Exercise instructions: Reproduce the following lines verbatim, omitting the pictures.

Stored rows:
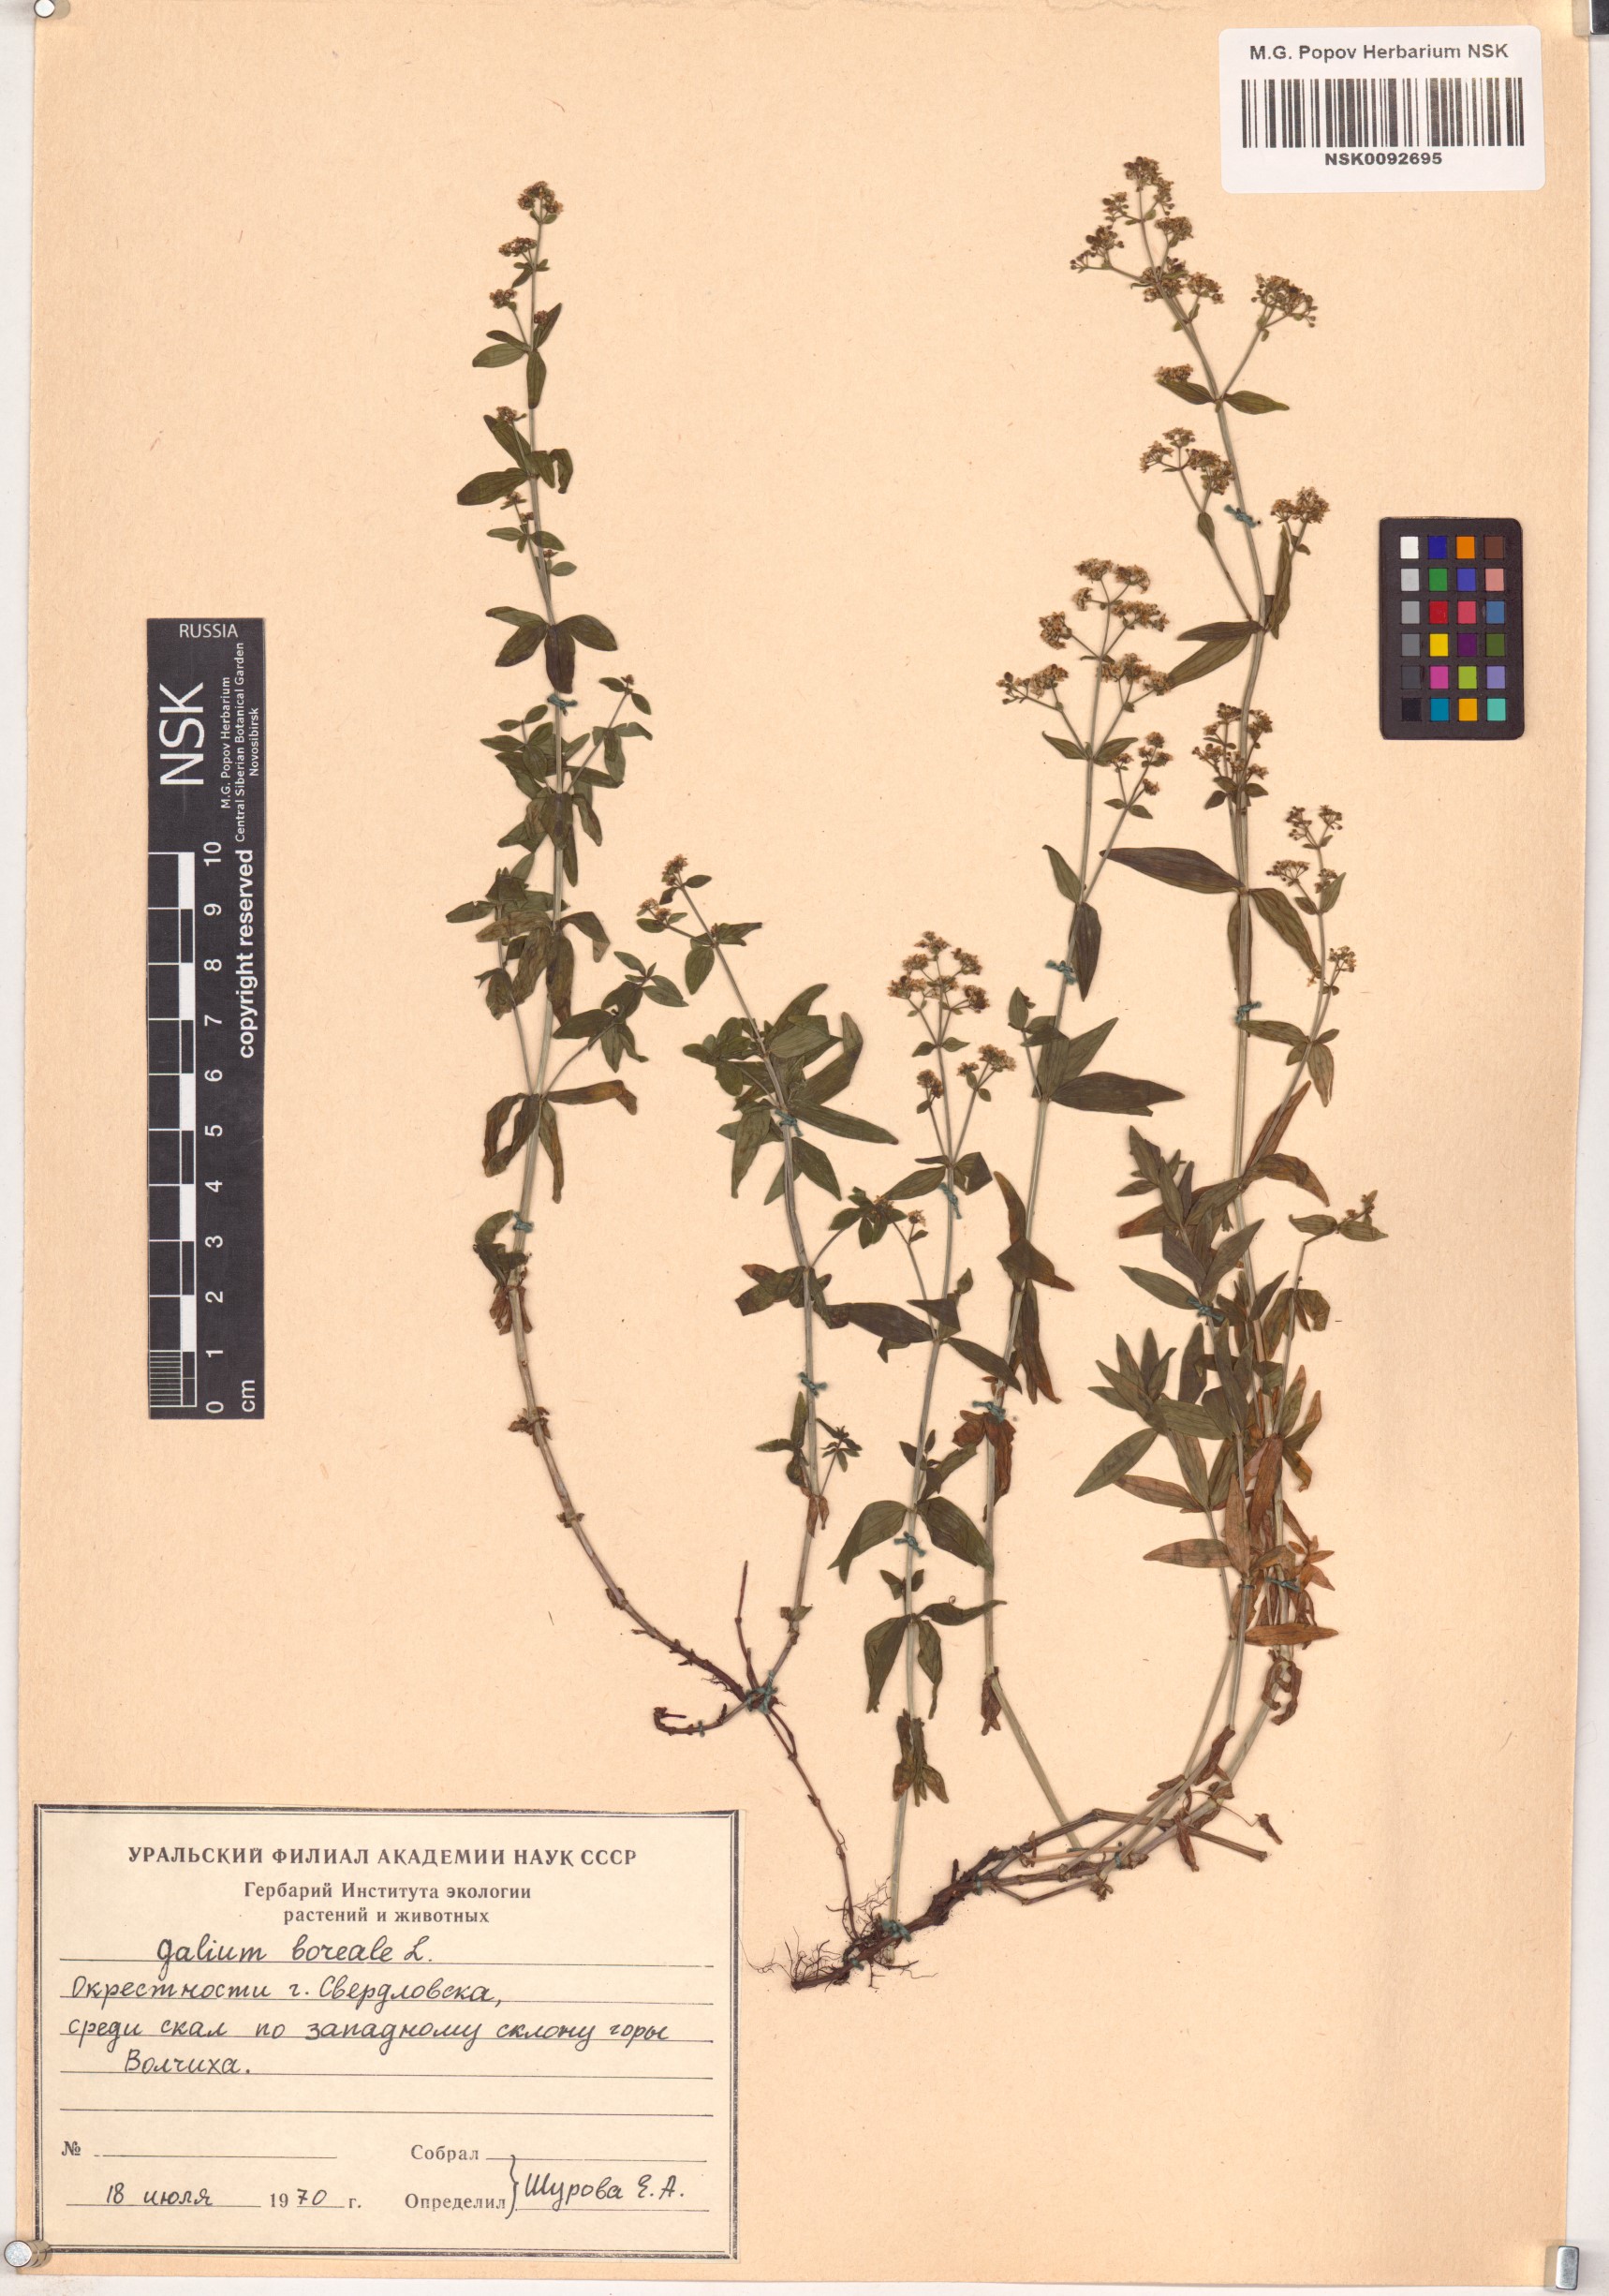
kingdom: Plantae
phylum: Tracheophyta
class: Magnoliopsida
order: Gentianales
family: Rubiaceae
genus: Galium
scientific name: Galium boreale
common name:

Result of the exercise:
kingdom: Plantae
phylum: Tracheophyta
class: Magnoliopsida
order: Gentianales
family: Rubiaceae
genus: Galium
scientific name: Galium boreale
common name:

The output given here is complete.